Poor Thomas always seems to get bad press as "Doubting Thomas". Saint John tells us that when the Resurrected Christ appeared to his disciples on the evening of Easter Day, Thomas was not present, leading to his disbelief when the others informed him of this wondrous event. A week later the Apostles were all gathered together in the house. Christ appeared amongst them. Thomas recognised Him and acknowledged Christ as "My Lord and my God!". Just as Peter proclaimed Jesus of Nazareth as Christ, so too St Thomas here proclaims clearly his and our acknowledgement of the Divinity of Christ; he is thus also called Thomas the Believer.

According to pious legend, it was St Thomas who witnessed the Assumption of the Blessed Virgin.

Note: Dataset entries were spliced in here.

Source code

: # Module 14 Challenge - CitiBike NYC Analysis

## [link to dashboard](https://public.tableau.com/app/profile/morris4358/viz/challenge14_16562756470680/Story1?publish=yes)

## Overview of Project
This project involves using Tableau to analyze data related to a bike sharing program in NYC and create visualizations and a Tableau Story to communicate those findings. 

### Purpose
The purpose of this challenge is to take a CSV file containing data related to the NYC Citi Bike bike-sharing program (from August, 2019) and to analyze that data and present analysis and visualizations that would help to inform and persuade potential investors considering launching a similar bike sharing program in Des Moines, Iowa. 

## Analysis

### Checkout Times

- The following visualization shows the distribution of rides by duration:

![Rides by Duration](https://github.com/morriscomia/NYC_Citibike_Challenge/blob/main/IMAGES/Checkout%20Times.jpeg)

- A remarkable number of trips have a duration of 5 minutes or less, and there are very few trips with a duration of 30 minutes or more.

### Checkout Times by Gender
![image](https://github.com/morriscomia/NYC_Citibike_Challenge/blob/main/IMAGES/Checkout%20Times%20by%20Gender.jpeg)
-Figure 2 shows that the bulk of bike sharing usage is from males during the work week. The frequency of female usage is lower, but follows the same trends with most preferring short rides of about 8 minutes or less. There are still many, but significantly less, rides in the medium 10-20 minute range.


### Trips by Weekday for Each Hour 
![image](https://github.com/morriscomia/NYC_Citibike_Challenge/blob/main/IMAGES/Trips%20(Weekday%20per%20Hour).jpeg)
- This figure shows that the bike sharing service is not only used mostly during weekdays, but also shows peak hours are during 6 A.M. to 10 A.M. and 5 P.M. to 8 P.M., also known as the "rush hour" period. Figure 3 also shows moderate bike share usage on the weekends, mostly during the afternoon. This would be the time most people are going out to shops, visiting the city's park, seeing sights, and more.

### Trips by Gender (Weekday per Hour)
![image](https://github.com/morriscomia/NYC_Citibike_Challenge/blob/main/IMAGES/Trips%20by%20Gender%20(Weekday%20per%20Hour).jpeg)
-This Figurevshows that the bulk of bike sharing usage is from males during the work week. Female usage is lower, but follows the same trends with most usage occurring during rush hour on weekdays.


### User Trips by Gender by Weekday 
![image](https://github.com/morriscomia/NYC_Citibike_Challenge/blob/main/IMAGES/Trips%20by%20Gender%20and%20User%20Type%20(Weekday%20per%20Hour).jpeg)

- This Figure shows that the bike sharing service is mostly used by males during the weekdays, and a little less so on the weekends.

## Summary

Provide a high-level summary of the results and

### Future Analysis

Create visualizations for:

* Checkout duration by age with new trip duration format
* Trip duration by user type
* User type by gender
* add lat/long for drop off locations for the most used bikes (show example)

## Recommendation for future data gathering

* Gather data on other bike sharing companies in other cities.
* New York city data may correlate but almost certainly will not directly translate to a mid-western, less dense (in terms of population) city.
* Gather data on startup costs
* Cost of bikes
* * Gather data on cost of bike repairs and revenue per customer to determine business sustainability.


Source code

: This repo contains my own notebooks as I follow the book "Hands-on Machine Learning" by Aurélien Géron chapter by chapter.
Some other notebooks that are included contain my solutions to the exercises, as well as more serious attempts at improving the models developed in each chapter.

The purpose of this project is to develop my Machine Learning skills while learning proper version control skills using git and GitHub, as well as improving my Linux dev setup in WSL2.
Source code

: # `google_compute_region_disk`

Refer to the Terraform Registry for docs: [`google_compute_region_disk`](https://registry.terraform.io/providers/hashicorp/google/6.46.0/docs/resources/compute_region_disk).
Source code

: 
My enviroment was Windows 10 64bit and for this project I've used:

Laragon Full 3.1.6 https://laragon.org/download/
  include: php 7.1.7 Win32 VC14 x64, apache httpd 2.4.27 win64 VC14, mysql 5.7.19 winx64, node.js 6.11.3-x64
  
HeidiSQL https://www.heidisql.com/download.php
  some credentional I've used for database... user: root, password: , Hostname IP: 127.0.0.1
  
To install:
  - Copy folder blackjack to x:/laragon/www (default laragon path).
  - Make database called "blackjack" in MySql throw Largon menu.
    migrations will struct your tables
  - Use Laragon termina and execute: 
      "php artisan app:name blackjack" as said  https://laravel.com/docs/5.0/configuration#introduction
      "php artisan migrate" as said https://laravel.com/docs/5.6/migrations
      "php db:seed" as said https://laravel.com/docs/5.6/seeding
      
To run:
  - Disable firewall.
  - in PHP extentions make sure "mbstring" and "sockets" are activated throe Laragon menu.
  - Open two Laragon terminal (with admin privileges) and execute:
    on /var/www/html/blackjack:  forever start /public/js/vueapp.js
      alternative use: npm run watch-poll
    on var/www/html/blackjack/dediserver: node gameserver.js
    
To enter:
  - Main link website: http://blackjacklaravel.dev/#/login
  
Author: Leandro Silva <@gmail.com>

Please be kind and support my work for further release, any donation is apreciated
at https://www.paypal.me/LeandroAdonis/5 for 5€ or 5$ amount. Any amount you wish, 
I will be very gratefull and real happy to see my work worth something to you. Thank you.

The apocryphal "The Passing of Mary" explains that the other apostles were present at the Virgin's deathbed, the Dormition, but that Thomas was characteristically late! It was only when the Apostles took him to Mary's grave that it was found empty.

St John of Damascus mentions it thus:

"St. Juvenal, Bishop of Jerusalem, at the Council of Chalcedon (451), made known to the Emperor Marcian and Pulcheria, who wished to possess the body of the Mother of God, that Mary died in the presence of all the Apostles, but that her tomb, when opened, upon the request of St. Thomas, was found empty; wherefrom the Apostles concluded that the body was taken up to heaven. "

A more generally accepted fact is that he evangelised vast swathes of the Middle East and India. Some modern Christians in India who trace their roots to his mission are know as the "Thomas Christians".